- _Tâches à réaliser_
A - D'après le texte, comment la science de la modernité capitaliste considérait-elle la vérité absolue ?
B - Expliquez, en vous appuyant sur le texte, pourquoi les faits évoqués doivent être soulignés à la lumière du développement évolutif.
C - Traduisez en anglais la phrase suivante du texte : « La science de la modernité capitaliste, avec sa structure positiviste, était assez sûre d’elle. »

Ces faits doivent être soulignés à la lumière du développement évolutif, car ils mettent en exergue ce que nous voulons dire lorsque nous parlons de la société historique dans sa totalité. Ces faits sont-ils, en quelque sorte, triviaux et insignifiants ? La science de la modernité capitaliste, avec sa structure positiviste, était assez sûre d’elle. Elle voyait toute chose dans les grandes découvertes factuelles. Elle considérait la vérité absolue comme une connaissance superficielle des faits. Elle était sûre que nous étions entrés dans l’ère du développement infini.

Comment interpréter son incapacité à voir la catastrophe environnementale qui se produit sous son nez ? Comment comprendre qu’elle n’ait pas été capable de faire face et de remédier aux catastrophes sociales des quatre derniers siècles, qui dépassent en somme toutes les catastrophes du passé, et notamment la guerre ?

- _Extraits de données_
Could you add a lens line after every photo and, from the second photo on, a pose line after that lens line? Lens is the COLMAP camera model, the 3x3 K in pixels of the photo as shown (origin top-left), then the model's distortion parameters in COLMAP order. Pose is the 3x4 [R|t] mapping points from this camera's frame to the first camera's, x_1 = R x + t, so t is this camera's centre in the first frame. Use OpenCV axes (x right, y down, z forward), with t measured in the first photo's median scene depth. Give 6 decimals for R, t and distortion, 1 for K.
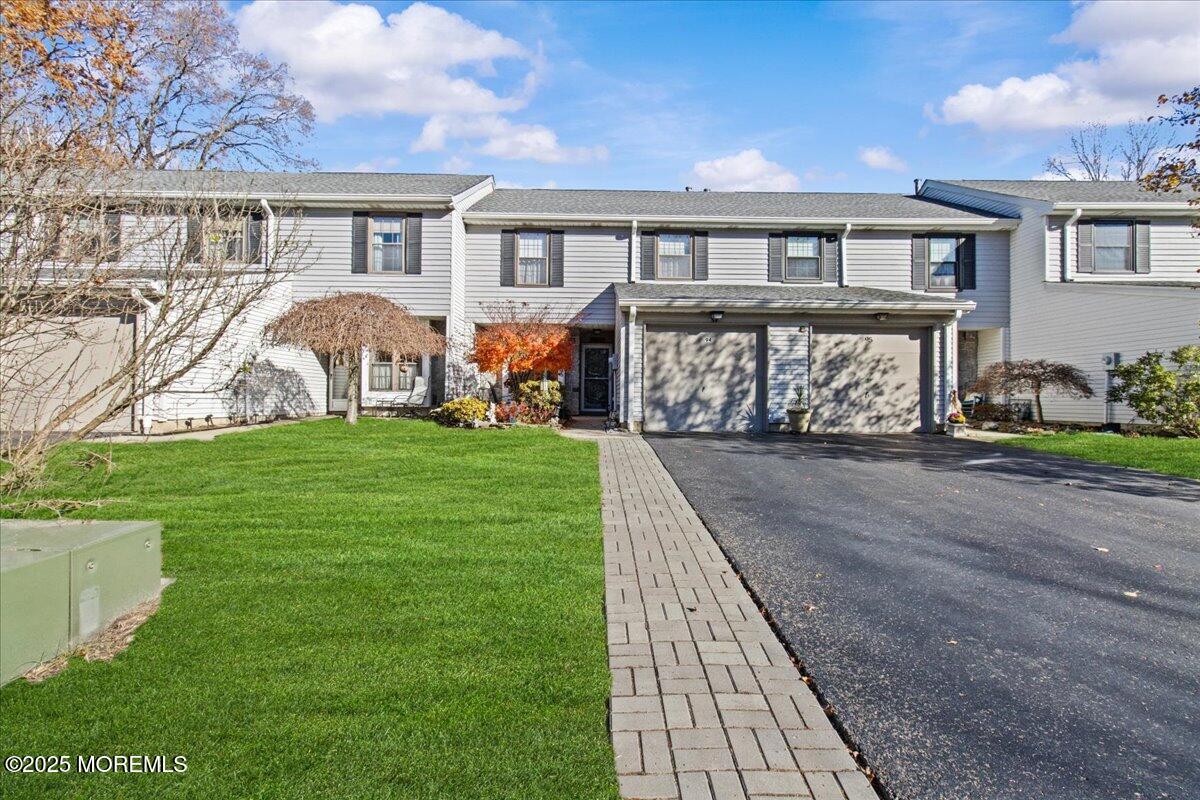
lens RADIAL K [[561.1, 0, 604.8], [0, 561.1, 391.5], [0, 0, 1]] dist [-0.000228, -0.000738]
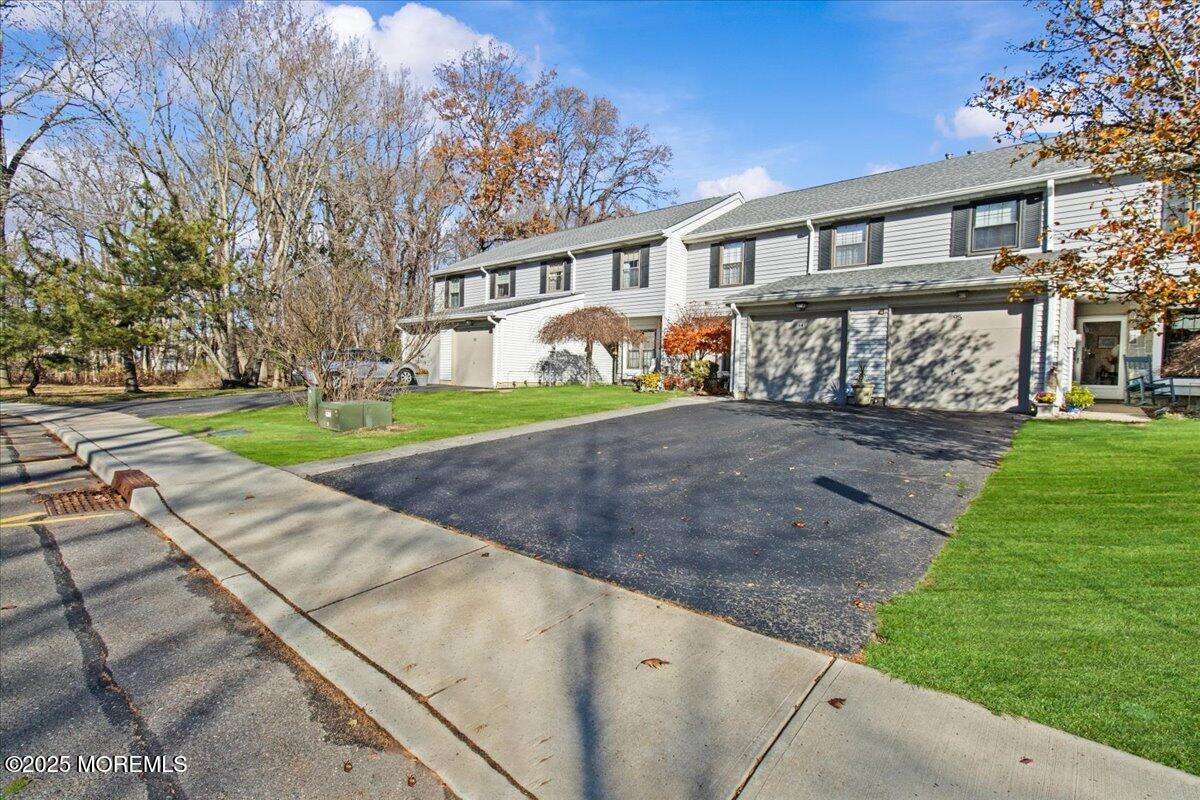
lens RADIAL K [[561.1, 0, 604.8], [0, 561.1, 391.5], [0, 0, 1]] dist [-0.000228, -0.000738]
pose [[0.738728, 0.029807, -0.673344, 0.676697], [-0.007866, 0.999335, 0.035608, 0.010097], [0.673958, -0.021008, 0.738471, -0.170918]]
* * *
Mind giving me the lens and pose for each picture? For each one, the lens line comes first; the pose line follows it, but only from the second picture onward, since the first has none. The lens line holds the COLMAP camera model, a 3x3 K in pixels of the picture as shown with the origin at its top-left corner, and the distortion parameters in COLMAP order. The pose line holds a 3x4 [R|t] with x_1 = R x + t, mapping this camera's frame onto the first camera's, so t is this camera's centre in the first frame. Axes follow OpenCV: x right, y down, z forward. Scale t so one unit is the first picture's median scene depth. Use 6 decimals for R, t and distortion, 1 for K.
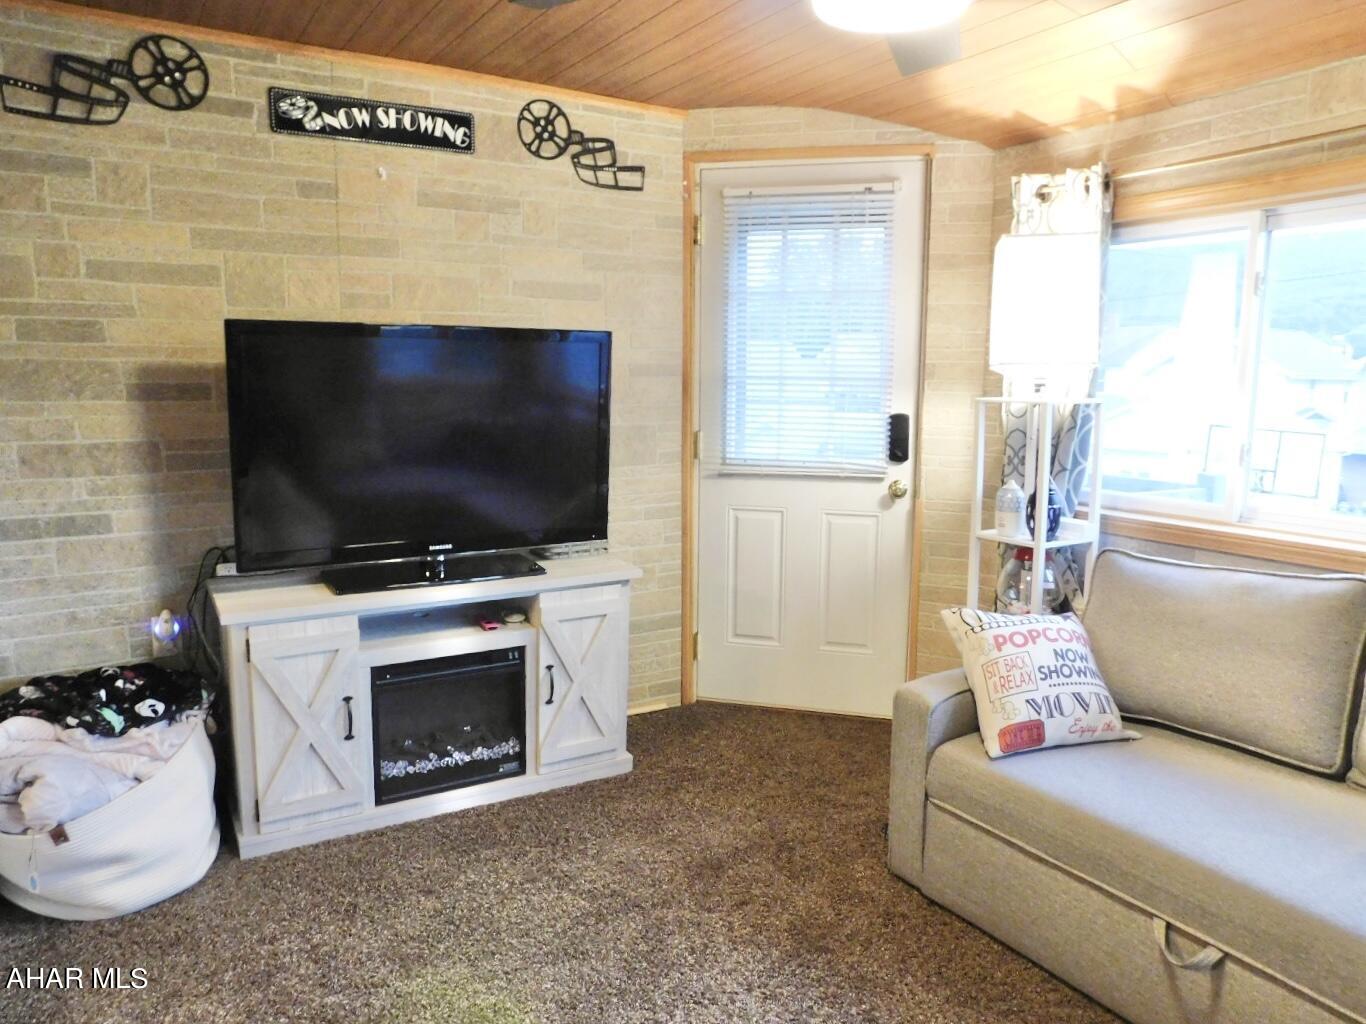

- _Réponses numérotées_
A - Elle la considérait comme une connaissance superficielle des faits.

B - Ils doivent être soulignés parce qu'ils mettent en exergue ce que l'on veut dire lorsqu'on parle de la société historique dans sa totalité.

C - The science of capitalist modernity, with its positivist structure, was quite sure of itself.